Document images with source code:
▼
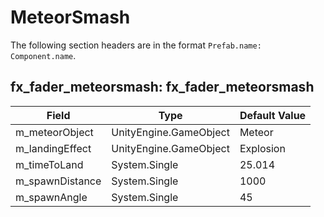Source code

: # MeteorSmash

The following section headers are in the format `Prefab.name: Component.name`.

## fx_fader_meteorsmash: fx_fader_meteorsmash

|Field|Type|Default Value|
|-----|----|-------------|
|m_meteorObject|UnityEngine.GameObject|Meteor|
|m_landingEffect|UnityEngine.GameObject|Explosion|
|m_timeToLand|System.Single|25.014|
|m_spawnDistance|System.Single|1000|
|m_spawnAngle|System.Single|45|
▲
[TASK BRIEF] Could you transcribe every entry exactly, leaving out the pictures?

[ANSWER TO THE PROBLEM]
Source code

: # MeteorSmash

The following section headers are in the format `Prefab.name: Component.name`.

## fx_fader_meteorsmash: fx_fader_meteorsmash

|Field|Type|Default Value|
|-----|----|-------------|
|m_meteorObject|UnityEngine.GameObject|Meteor|
|m_landingEffect|UnityEngine.GameObject|Explosion|
|m_timeToLand|System.Single|25.014|
|m_spawnDistance|System.Single|1000|
|m_spawnAngle|System.Single|45|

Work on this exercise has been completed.